Buddhist Stories: A king who can’t stop thinking about food; a carpenter who spends days, years, decades, working on a single piece of furniture; a disciple who hates his name and other such characters — all of whom turn their life around through Buddha’s wisdom. A wonderful collection of stories filled with the wisdom, joy and simplicity that makes the tales of the Buddha so popular world-over.

Funny Folktales: A jackal who tries to trick his friends, but gets outsmarted instead; a tiger who is unaware that the creature he fears is actually himself; a cat and a rat who find that they are much better off as friends than enemies and other such funny folktales. A collection of hilarious stories that will have you in stitches and give you hours of rib-tickling fun!

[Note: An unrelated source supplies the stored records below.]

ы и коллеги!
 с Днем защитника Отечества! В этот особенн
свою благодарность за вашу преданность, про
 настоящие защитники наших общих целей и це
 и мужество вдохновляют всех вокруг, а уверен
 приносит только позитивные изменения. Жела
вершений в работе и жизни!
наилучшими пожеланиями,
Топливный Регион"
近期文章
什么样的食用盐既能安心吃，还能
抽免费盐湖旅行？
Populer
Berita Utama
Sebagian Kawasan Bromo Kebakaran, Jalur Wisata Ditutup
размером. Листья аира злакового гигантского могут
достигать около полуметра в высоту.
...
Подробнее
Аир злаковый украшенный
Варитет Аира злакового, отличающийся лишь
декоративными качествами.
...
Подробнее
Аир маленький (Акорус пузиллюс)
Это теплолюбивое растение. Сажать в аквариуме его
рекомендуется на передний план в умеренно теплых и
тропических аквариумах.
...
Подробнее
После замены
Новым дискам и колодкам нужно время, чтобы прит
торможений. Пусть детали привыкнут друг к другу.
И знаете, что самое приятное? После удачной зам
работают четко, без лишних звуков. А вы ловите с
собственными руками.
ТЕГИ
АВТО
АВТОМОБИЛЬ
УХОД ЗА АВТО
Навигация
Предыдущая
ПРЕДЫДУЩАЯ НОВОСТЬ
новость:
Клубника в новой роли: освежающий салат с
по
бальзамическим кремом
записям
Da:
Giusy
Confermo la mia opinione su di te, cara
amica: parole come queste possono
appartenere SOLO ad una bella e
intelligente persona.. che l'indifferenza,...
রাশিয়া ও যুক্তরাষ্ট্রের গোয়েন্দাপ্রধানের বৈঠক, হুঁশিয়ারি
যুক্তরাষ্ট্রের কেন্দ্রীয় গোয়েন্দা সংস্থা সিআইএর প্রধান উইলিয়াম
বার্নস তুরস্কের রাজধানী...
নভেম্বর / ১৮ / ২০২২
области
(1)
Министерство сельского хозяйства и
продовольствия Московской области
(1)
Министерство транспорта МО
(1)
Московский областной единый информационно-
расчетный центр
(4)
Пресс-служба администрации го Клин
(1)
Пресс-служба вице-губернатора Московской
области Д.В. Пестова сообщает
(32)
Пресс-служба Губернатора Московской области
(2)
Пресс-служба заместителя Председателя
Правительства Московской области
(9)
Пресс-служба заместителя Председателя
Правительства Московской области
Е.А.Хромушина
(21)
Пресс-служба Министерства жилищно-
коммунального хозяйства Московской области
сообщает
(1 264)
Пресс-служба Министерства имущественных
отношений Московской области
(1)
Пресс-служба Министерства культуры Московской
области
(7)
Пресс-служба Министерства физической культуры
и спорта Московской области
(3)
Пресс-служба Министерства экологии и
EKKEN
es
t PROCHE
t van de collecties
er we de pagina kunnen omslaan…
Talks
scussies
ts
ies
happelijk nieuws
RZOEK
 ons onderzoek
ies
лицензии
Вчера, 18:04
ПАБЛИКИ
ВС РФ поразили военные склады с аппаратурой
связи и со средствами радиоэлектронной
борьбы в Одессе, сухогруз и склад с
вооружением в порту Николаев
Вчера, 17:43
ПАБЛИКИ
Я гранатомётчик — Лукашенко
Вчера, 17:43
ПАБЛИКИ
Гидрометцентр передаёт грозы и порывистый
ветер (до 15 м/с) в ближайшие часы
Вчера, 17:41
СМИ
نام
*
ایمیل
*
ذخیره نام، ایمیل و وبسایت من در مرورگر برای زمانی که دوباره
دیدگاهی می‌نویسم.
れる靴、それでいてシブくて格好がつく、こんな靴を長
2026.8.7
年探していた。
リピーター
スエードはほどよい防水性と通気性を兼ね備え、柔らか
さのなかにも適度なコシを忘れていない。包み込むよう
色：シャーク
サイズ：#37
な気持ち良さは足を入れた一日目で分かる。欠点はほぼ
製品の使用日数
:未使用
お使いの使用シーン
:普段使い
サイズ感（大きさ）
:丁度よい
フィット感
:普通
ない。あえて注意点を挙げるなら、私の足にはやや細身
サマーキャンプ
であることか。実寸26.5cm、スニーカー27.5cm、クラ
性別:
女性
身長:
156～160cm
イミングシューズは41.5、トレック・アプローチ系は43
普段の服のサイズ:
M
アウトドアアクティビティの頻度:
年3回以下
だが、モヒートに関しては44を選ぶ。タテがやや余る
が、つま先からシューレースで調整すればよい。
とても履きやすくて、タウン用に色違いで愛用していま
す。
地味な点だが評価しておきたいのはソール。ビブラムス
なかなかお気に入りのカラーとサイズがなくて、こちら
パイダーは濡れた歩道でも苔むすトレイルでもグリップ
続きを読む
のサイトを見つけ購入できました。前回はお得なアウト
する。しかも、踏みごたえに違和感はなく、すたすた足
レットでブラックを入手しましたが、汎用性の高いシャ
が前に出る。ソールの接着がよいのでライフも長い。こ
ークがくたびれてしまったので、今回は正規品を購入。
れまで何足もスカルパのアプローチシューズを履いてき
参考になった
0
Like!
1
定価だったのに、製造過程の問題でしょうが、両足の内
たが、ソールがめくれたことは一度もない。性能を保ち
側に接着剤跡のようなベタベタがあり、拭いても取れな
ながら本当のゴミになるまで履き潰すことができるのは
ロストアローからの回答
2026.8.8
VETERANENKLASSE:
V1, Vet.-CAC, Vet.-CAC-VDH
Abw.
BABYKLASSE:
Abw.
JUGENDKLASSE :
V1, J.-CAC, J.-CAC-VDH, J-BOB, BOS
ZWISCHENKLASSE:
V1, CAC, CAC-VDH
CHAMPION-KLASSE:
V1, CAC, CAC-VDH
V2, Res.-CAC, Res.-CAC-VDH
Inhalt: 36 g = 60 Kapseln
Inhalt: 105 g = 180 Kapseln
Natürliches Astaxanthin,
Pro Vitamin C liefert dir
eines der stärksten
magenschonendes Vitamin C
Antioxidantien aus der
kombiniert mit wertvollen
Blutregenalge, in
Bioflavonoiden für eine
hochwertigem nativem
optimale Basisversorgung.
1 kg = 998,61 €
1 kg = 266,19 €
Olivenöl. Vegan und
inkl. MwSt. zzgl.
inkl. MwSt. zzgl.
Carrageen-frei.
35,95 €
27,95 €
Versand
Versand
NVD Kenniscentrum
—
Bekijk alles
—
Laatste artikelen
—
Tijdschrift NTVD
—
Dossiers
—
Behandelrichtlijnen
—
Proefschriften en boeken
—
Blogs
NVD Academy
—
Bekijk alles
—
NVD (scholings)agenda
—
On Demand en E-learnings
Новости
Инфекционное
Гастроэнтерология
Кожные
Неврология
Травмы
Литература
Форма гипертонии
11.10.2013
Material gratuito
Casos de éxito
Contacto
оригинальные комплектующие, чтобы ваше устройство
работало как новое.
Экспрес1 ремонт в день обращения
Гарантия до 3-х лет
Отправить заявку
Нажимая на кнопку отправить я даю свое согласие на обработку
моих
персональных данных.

Tales of Wit and Wisdom: A kingdom’s choicest fools gather at court; a young man makes a fortune from a dead mouse; a barber helps measure the earth with bullock carts and other such incredible tales of wit and wisdom. A delightful collection of stories of the witty Birbal from Akbar’s court, Tenali Raman from Krishnadeva Raya’s Vijaynagar Empire and Gopal Bhand from Raja Krishna Chandra Roy’s court in Bengal and many more!

Grandma’s bag of stories by Sudha Murthy

Who can resist a good story, especially when it s being told by Grandma? From her bag emerges tales of kings and cheats, monkeys and mice, bears and gods. Here comes the bear who ate some really bad dessert and got very angry; a lazy man who would not put out a fire till it reached his beard; a princess who got turned into an onion; a queen who discovered silk, and many more weird and wonderful people and animals. Grandma tells the stories over long summer days and nights, as seven children enjoy life in her little town. The stories entertain, educate and provide hours of enjoyment to them. So come, why don t you too join in the fun?

Hullabaloo in the guava orchard by Kiran Desai

The story begins with the birth of Sampath Chawla, the unassuming and accidental protagonist of Hullabaloo in the Guava Orchard. It is at the tail-end of a punishing drought in the city of Shahkot, India, and at the same time as Sampath is born, a giant airplane ration of food and supplies crashes into a tree outside the Chawla’s house, signalling prosperity to an otherwise starving town.

Fast-forward about twenty years, and the novel picks up again with Sampath miserably performing his menial job as a mail sorter at the local post office. Events draw to a culmination and frustration mounts when Sampath loses his postal job after performing an impromptu cross-dressing striptease at his boss’s daughter’s wedding. Having been confined to the house in disgrace, Sampath runs away from home and takes refuge in the branches of a guava tree in an abandoned orchard and the hullabaloo happens.